**Page excerpt**
───

Client: Mirro Innovation Center
Location: Fort Wayne, IN, United States
Completion date: 2020
Artwork budget: $100,000
Robert L Barnum
RL Barnum Studios
A Lauren Design Company
Sharon Eisbart Corporate Art
DNA, The Mirro Center for Research & Innovation. DNA will be a 14’ high x23’ wide multiple layer relief sculpture/Donor wall statement. DNA will be fabricated out of multiple layers of copper, bronze, aluminum, brass, stainless steel, glass and stone. DNA will support two digital screens. DNA will be housed in the atrium of the entrance into the Innovation center. Carefully engineered lighting will create a unique donor wall statement lit 24/7. The goal is to create a visual environment that can be seen from the road and parking lot but also presents a subtle almost ambient interior light statement.
DNA will stand as a unique donor wall statement that set priorities at first presenting a donor wall statement that is elegant, nontraditional and lived up by visual character to being housed in a center dedicated to innovation. DNA evolved through a competitive process that required almost a full year of time via multiple presentations and on site discussions to win. The design goals were to define in graphic terms the essence of life with a stylized DNA molecule as a center beacon that supports two horizontal bands of multiple metal relief pentagon and hexagon plates. Pentagons and Hexagons serve as the graphic shapes often used in medical graphs that map the character and individual chemical elements that represent or define unique forms of life. These hexagon and pentagon metal shapes will serve along with other DNA sculpture graphic form shapes as the support plates to define the eight donor categories. The primary creative challenge was one of definition, narrative and personal substance. The creative or design responsibility was obvious. Find a way with long life low maintenance materials to make a timeless statement about healing and the research to support health and healing.
DNA evolved by design, content and materials over 12 plus months of discussions, revisions ETC. Multiple voices were involved from board members to my corporate art consultant and the hospital chains facility manager and design consultant. It is important to note DNA is currently being fabricated with a late 2020 spring installation deadline. We are still in process of defining some donor’s categories by material, color of material and practical nature of material choices. As the design process via materials and realizing layers including glass continues the engineering required to create a safe and ADA compliant wall supported environment becomes important. DNA from materials, to engineering to fabrication and installation will also serve as academic study in and with the Aesthetic Engineering academic concept I have developed at FSU.
DNA suggests new visual ground in considering the character, purpose and the perceptive nature of documenting names of support.

───

**Raw data**
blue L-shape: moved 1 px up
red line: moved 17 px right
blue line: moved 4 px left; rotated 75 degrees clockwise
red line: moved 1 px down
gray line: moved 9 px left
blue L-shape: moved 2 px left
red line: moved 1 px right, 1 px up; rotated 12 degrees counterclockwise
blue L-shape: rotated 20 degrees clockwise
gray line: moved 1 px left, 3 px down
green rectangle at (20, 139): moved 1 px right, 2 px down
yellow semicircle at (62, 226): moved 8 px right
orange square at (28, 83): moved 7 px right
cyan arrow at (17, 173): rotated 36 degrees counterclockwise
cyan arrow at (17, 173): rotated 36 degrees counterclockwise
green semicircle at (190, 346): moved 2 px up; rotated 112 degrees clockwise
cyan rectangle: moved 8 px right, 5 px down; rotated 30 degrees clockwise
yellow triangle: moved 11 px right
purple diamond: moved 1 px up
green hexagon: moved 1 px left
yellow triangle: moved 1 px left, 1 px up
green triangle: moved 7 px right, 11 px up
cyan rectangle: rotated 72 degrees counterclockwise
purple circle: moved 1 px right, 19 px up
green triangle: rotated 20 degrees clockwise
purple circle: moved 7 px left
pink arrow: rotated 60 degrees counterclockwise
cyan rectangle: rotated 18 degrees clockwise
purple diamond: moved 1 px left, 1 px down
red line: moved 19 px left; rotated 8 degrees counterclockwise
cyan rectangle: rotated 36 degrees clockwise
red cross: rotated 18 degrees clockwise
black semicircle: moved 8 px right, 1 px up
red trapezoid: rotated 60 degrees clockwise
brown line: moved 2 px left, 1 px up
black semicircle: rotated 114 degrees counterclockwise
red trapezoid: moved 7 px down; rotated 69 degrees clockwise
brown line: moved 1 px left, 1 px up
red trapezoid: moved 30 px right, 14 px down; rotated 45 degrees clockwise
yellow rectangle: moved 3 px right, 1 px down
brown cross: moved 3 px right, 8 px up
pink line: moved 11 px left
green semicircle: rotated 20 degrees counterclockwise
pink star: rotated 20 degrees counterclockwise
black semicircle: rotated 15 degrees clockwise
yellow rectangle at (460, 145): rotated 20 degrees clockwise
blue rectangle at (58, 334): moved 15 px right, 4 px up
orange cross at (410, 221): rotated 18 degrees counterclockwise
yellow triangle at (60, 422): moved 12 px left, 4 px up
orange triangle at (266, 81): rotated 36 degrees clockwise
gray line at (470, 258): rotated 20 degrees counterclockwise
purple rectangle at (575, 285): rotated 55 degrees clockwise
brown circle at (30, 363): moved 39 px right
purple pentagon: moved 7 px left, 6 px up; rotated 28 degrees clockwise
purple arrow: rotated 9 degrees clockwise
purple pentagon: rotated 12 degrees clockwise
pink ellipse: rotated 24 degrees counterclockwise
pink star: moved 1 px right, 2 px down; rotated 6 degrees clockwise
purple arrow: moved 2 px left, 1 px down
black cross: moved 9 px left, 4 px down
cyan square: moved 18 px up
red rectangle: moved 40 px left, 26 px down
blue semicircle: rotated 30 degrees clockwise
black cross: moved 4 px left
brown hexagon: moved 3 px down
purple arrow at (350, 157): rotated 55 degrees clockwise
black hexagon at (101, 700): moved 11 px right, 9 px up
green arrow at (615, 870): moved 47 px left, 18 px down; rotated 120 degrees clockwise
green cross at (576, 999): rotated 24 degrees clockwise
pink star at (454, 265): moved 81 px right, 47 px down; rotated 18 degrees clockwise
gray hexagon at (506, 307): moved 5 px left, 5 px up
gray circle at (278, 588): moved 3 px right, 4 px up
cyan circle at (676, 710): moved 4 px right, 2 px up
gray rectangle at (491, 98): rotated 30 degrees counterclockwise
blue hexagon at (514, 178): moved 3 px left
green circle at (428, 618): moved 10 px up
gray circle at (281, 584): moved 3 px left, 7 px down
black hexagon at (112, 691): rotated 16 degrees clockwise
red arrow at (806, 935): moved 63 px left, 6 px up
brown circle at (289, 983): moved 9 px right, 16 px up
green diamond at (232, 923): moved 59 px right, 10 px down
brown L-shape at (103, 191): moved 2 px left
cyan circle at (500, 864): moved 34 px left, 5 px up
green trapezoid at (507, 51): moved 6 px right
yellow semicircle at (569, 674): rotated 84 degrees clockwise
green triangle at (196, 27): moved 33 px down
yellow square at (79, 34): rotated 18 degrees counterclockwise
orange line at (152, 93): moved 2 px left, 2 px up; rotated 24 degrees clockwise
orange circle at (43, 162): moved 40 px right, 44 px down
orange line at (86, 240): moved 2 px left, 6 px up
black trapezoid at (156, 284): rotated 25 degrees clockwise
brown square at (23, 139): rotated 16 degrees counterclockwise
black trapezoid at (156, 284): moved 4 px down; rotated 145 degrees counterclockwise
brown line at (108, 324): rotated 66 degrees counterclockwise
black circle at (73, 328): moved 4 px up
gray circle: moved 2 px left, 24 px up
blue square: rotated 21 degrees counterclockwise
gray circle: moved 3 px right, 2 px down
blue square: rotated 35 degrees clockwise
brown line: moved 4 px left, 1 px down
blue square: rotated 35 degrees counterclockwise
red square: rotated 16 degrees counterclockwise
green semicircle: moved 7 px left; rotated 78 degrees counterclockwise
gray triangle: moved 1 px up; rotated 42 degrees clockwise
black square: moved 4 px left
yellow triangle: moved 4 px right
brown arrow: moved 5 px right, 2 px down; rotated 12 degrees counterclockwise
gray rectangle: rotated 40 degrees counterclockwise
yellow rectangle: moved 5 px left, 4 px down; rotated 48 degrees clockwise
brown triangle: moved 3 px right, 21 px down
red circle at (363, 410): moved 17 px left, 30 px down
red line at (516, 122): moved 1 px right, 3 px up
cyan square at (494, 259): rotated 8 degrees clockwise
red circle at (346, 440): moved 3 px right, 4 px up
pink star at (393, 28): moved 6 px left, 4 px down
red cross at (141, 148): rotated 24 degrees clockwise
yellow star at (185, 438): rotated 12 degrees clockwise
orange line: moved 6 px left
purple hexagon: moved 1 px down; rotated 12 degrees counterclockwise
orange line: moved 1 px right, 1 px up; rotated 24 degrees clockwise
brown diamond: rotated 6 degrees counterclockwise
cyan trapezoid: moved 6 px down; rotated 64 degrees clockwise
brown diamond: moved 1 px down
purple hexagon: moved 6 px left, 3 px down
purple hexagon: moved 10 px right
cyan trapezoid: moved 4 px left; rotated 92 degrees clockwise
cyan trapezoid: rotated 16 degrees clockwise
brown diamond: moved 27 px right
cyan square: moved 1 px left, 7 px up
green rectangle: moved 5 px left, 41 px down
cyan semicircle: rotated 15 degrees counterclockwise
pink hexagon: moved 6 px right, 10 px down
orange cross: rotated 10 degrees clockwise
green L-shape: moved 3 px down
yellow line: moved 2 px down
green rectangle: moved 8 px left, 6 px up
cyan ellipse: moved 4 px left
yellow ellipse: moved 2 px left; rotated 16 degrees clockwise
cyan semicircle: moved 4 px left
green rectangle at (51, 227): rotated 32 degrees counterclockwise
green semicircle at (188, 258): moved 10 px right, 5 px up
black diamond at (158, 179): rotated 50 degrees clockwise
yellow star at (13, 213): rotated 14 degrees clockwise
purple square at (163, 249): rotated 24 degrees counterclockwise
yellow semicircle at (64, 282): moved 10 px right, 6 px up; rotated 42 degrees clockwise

───

**What is expected**
Please state the size of the DNA sculpture as the project page gives it. The records play no part in this work and can be set aside.

**Response to the exercise**
14’ high x 23’ wide